By Phil Nero, special to OnMilwaukee.com   Published Jan 20, 2008 at 5:17 AM

Is John Edwards dead? Not politically -- physically. Because reading and watching political coverage of the Democratic primaries gives the impression we might have missed an obituary for the guy following some unreported car accident while he was driving home from New Hampshire.

I used to lament that politics is covered like horse racing. But now it seems important horsy-set events like the Triple Crown get more intelligent coverage, with more analyses and better universal attention to all the competitors.

You see, at least if a horse finishes second and third respectively in say the Kentucky Derby and Preakness, it would still get plenty of ink and attention as a potential threat in the Belmont, the third leg of what is referred to as racing's Triple Crown. Its chances might be qualified by several ifs, such as breeding, durability, speed figures, and questions like can it go the distance? But all chief competitors would be subject to comparable ongoing scrutiny and evaluation, along with any reasonable long shot.

Not so with political coverage of what could be the most important presidential race of the past four decades. With apologies to the GOP, the Democratic primary race demonstrates the point most clearly.

After watching the debates, one could argue that in Edwards you see a vital, engaging candidate who offers a very real and well thought out option to Barack Obama and Hillary Clinton.

Obama tells us he has vision for change. Hillary says she's been all about change for the past 35 years. Edwards says, you can envision change all you like, but you have to be willing to fight for it too.
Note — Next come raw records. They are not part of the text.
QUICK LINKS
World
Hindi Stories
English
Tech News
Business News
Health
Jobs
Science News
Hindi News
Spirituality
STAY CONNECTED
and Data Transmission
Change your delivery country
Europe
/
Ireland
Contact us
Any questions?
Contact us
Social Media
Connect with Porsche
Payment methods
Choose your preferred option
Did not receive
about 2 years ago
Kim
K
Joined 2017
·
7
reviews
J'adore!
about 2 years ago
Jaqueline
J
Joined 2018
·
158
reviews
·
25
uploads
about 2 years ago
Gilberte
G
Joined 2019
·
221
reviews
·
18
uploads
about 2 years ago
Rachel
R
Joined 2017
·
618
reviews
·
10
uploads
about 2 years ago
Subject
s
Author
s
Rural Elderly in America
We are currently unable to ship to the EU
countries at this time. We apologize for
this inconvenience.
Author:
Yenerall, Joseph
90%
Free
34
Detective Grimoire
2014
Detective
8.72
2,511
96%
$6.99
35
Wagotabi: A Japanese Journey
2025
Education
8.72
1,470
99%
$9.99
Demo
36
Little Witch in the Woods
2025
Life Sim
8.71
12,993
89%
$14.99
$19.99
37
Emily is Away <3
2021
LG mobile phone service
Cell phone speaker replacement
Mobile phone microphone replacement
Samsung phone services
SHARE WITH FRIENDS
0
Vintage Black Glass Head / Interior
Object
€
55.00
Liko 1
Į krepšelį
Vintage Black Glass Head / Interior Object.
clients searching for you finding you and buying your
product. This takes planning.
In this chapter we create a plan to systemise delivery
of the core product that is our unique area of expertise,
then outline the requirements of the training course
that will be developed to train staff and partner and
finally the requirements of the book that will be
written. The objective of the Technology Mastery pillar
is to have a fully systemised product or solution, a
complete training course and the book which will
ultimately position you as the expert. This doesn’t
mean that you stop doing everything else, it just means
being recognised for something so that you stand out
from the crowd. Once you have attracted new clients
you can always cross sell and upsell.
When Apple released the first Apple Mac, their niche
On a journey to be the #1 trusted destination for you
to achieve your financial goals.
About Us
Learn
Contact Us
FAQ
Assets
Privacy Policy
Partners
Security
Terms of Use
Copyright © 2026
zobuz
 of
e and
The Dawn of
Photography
He emphasizes that change requires more than a dream or a vision, it requires a struggle, sometimes against powerful, unrelenting opposition that does not have the common good in mind. As for the kind of change Clinton has been part of, Edwards tells us that kind of change is not a solution; it's part of the problem.

Which brings us back to this horse race analogy. With a horse race, or series of races, the coverage might affect the betting odds, but it would have no measurable effect on the outcome of the race. That's because, in the end, all the horses get out on the same track and run the full distance against each other. Sure some get weeded out of the competition between the individual races, but no one is projecting the winner of fall races based on the first and second race of the winter or spring.

Now the question becomes, why do horse races get better coverage than important political races. Not more attention. There's plenty of pundit manure out there to shovel through. We're talking better quality.

Here we are heading into South Carolina and the media have buried Edwards in some ditch outside Manchester. There's plenty of talk. But it generally ignores the full field and what the field has to offer.

Pundits are so busy trying to show us how smart they are about predicting outcomes of events 10 months from now, that they don't give us the important information about picking the winners in the primaries.

Take just one issue. Can most potential voters out there quickly say, based on recent discussion, the basic differences between the major candidate's proposed health care fixes? What their strategies would be for getting them established; what it would cost each of us to pay for health insurance for ourselves or our family; and how much health care bang we'd get for our bucks.

Probably not.

Less than two weeks after South Carolina we have Super Tuesday, which will likely render most other primaries irrelevant.

Makes you want to jump on the collective backs of all those savvy political pundits and shout: Giddy-the hell-up."